> **THE PROBLEM**: In the data, find the word "which" and copy out every line that has it.

##### SUPPLIED DATA #####

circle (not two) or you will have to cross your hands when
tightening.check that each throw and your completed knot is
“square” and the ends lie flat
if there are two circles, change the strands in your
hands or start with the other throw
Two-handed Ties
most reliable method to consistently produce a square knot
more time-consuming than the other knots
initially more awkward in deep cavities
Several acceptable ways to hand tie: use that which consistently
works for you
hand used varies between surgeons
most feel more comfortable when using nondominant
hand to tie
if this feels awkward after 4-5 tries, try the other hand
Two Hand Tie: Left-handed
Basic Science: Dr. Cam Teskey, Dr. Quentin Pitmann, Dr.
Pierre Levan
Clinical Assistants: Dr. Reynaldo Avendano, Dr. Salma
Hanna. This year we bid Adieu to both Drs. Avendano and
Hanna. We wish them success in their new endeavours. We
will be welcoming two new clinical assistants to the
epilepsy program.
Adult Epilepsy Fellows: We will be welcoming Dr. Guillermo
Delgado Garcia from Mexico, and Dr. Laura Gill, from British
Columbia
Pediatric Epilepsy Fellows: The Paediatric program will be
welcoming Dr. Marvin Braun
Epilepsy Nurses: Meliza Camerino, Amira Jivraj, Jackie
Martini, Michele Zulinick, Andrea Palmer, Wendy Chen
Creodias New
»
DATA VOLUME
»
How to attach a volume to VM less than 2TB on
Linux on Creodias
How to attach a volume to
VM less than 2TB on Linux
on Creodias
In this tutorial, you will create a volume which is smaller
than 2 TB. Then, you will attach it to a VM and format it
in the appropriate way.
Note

#####
##### SUPPLIED DATA #####

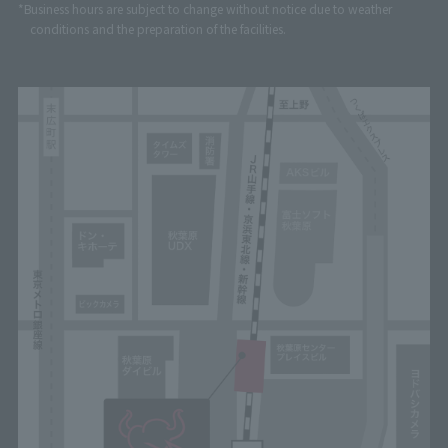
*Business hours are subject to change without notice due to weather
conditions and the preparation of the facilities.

#####

> **WRITTEN ANSWER**:
Several acceptable ways to hand tie: use that which consistently
In this tutorial, you will create a volume which is smaller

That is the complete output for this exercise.